Some people have seized on that as there will be a cap on population growth in Western Sydney. Others are saying it was just looking at the sort of area that, you know, any sort of decision about population's going to look at.

Have you specifically examined Western Sydney? There are some very strong opinions from people in that area.

BURKE:

Yeah, and when you look at the grid-lock each morning and each afternoon that you can get in different parts out here, you look at some of the challenges trying to get a seat on a train. But you can understand why there is a view in many areas out there of well, hang on, if you're putting more people, exactly where would you do that? And...

SPENCER:

But the geographic space is there. The square kilometres where there aren't currently people living is there in Western Sydney. The problem is the roads and the sewerage and the paths and the other community structures, isn't it?

BURKE:

Depends. There's a few issues going on out here, Adam. The issues you refer to is part of it. There's also issues out there for where would further urban sprawl go?

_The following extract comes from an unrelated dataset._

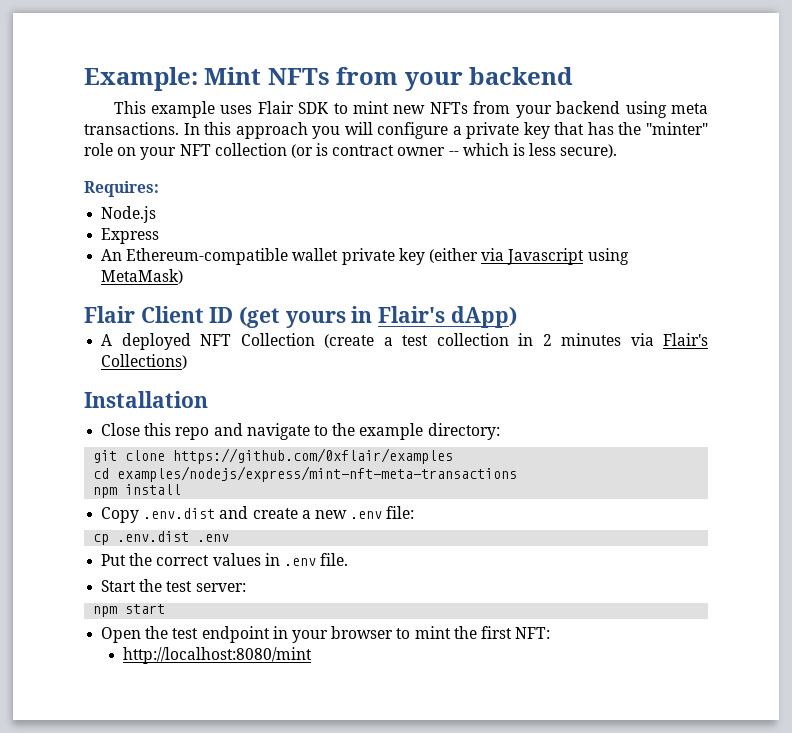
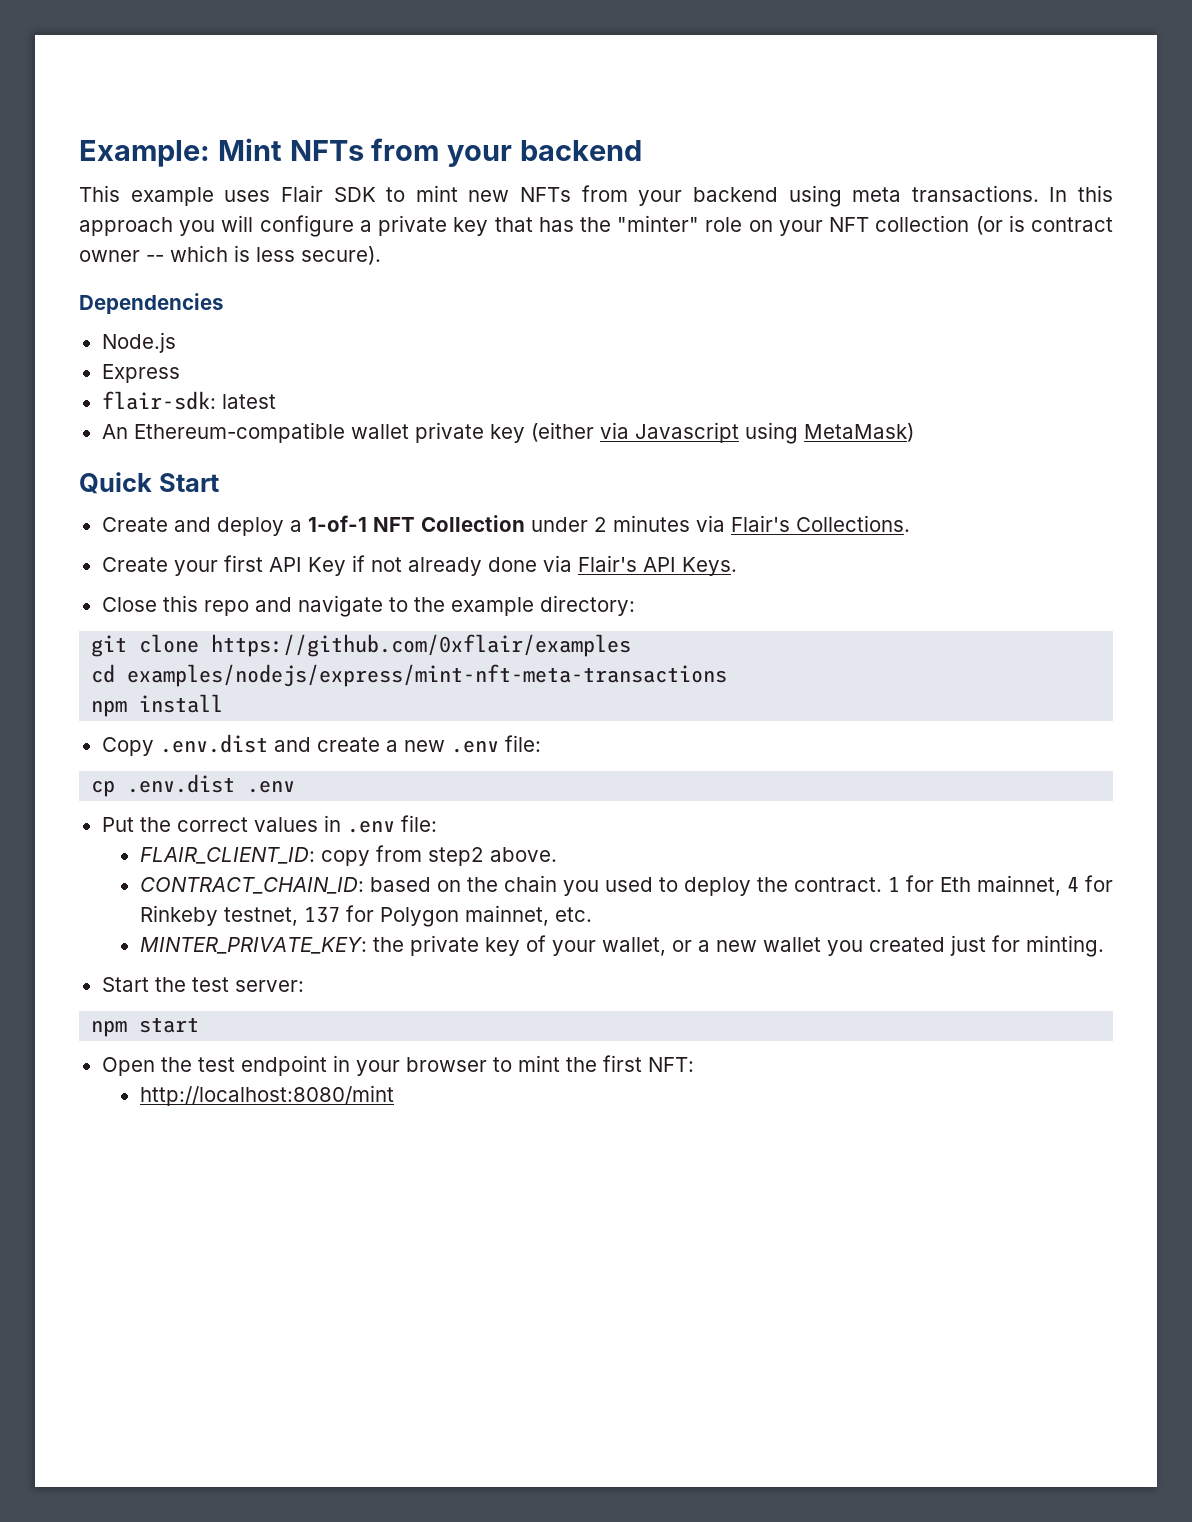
[84,181,159,197] Requires: -> [79,293,223,314] Dependencies
(160, 236) none -> [101,391,276,410] // flair-sdk: latest
[84,306,517,328] [101,333,708,350] [101,354,188,369] [84,391,208,408] Flair Client ID (get yours in Flair's dApp) // A deployed NFT Collection (create a test collection in 2 minutes via Flair's Collections) // Installation -> [79,472,219,494] [101,515,910,536] [101,555,737,576] Quick Start // Create and deploy a 1-of-1 NFT Collection under 2 minutes via Flair's Collections. // Create your first API Key if not already done via Flair's API Keys.
[320,553,349,566] file. -> [400,815,437,832] [139,845,557,866] [139,875,1114,896] [139,905,592,927] [139,935,1104,957] file: // FLAIR_CLIENT_ID: copy from step2 above. // CONTRACT_CHAIN_ID: based on the chain you used to deploy the contract. 1 for Eth mainnet, 4 for Rinkeby testnet, 137 for Polygon mainnet, etc. // MINTER_PRIVATE_KEY: the private key of your wallet, or a new wallet you created just for minting.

And there's some particular concerns from communities if we were to lose a whole lot of the fresh fruit and veggie markets where we've got food being grown in that final belt before you get to the Blue Mountains.

So the issues that you raised, yes, they are absolutely relevant but I do think there's more to it than that.

SPENCER:

Kelvin Thomson, the Federal Labor MP, last year floated a plan to cap the population at 26 million. Now I know it would be fruitless trying to drag a figure out of you this morning, Minister Burke, but is there any chance that a stabilisation of population in the low to mid 20 millions could be an option for Australia?

BURKE:

I think as long as we've got a mining boom going on, there's going to be a particular demand for skilled migration and skill shortages needing to be filled. It's also the case that whenever people talk about a cap - we had a natural growth of population in Australia. There's natural growth going on as well.

So I do think when you start setting artificial caps, inventing a number and say that will be it and there will be no more, that you're on policy ground that when you start saying how would you actually deliver that, it's pretty difficult terrain.

SPENCER:

Dick Smith, for example - his thoughts on this are quite strong and well-communicated. He said if the population grows beyond 26 million people, the nation could struggle to feed itself.

BURKE:

Yeah, I don't believe that's true. I don't believe that's true. As you know, in my other job, I'm responsible for agriculture policy in the country and we export 60 per cent of what we grow.

So, you know, issues of wanting to have fresh food supply and things like that, in terms of your urban planning, all of that's relevant. But to start claiming we'd run out of food, I don't think you can find figures to justify that.

SPENCER:

I'm talking with the new Minister for Sustainable Population, Tony Burke. And Mr. Burke, one of your other unofficial jobs is also Labor Party power broker. Your name was mentioned...

BURKE:

[Laughs]

SPENCER:

...as quite a significant player. But when the machinations were being performed last week, some people said that your calling Julia Gillard and urging her to move was a significant factor in those discussions.

Did you call the then Deputy Prime Minister and urge her to go forward?

BURKE:

Well, first of all, the description you've applied to me, I certainly don't think that one stacks up.

SPENCER:

Sustainable power broker.

BURKE:

With Julia, I won't go through private conversations, but I had formed a view that we would be a better government if Julia was Prime Minister of Australia. I think that's true and I'm very glad that I told her that.

SPENCER:

Okay, thank you very much for your time this morning.

BURKE:

Good to talk to you, Adam.

SPENCER:

Tony Burke there, the Minister for Sustainable Population. Our number's 1300 222 702 if you have thoughts on the subject.